Under Rule 8.3(b) of the Takeover Code, any person who is, or becomes, interested in 1 per cent. or more of any class of relevant securities of the offeree company or of any securities exchange offeror must make a Dealing Disclosure if the person deals in any relevant securities of the offeree company or of any securities exchange offeror. A Dealing Disclosure must contain details of the dealing concerned and of the person's interests and short positions in, and rights to subscribe for, any relevant securities of each of (i) the offeree company and (ii) any securities exchange offeror(s), save to the extent that these details have previously been disclosed under Rule 8. A Dealing Disclosure by a person to whom Rule 8.3(b) applies must be made by no later than 3.30 p.m. (London time) on the business day following the date of the relevant dealing.

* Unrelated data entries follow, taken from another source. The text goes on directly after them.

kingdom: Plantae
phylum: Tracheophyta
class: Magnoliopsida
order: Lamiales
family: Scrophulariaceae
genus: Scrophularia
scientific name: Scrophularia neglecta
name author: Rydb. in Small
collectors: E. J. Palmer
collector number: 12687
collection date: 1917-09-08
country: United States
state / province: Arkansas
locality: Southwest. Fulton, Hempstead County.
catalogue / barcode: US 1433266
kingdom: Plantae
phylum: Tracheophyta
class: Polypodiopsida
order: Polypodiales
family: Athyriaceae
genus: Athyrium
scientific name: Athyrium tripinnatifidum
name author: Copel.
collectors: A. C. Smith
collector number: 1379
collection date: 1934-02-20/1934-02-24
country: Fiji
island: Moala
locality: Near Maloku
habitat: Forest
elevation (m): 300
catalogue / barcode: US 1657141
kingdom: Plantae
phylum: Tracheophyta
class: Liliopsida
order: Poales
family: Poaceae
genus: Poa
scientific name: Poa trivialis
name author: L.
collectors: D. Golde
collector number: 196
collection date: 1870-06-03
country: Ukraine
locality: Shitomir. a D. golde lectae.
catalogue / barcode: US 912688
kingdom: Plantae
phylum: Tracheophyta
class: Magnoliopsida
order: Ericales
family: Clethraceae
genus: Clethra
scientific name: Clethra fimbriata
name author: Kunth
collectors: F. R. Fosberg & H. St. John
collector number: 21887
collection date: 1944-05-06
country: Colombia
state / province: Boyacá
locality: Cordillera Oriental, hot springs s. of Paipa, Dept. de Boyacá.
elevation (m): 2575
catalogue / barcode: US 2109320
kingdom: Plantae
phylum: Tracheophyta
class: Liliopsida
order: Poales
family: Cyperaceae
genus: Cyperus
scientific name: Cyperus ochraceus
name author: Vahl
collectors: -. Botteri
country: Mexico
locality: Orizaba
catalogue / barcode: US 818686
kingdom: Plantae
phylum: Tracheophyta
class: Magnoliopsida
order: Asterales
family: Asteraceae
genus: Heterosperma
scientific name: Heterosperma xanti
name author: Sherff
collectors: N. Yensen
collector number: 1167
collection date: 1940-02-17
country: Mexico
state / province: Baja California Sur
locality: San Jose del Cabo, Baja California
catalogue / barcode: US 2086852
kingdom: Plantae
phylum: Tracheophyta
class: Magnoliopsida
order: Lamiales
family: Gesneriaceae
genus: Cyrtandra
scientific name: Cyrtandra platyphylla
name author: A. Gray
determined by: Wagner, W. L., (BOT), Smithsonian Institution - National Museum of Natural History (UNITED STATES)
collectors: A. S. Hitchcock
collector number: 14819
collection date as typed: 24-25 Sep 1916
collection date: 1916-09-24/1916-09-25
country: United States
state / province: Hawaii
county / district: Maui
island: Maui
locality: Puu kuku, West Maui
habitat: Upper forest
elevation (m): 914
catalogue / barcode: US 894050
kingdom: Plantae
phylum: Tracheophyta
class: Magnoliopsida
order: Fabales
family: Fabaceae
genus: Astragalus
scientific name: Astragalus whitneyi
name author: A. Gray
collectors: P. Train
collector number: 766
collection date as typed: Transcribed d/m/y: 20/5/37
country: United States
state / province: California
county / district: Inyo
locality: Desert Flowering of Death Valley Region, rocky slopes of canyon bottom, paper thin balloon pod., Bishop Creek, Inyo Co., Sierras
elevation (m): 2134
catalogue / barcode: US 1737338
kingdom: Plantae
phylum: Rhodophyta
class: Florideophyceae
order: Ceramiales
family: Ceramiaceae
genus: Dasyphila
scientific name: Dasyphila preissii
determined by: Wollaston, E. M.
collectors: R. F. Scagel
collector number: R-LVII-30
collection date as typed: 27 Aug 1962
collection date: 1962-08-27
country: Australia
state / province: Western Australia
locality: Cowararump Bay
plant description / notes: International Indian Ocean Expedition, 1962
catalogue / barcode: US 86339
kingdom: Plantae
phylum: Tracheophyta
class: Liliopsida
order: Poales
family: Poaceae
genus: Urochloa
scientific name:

If two or more persons act together pursuant to an agreement or understanding, whether formal or informal, to acquire or control an interest in relevant securities of an offeree company or a securities exchange offeror, they shall be deemed to be a single person for the purpose of Rule 8.3.

Opening Position Disclosures must also be made by the offeree company and by any offeror and Dealing Disclosures must also be made by the offeree company, by any offeror and by any persons acting in concert with any of them (see Rules 8.1, 8.2 and 8.4).

Details of the offeree and offeror companies in respect of whose relevant securities Opening Position Disclosures and Dealing Disclosures must be made can be found in the Disclosure Table on the Panel's website at http://www.thetakeoverpanel.org.uk/, including details of the number of relevant securities in issue, when the offer period commenced and when any offeror was first identified. You should contact the Panel's Market Surveillance Unit on +44 (0)20 7638 0129 if you are in any doubt as to whether you are required to make an Opening Position Disclosure or a Dealing Disclosure.

Electronic communications

Please be aware that addresses, electronic addresses and certain information provided by MMH Shareholders, persons with information rights and other relevant persons for the receipt of communications from MMH may be provided to Constellation during the Offer Period as requested under Section 4 of Appendix 4 of the Takeover Code to comply with Rule 2.11(c) of the Takeover Code.

Publication on website

A copy of this announcement shall be made available, subject to certain restrictions relating to persons resident in Restricted Jurisdictions, on MMH's website at www.mmhplc.com and on Constellation's website at www.constellationautomotive.com by no later than 12 noon (London time) on the business day following the date of this announcement. For the avoidance of doubt, the contents of this website are not incorporated into and do not form part of this announcement.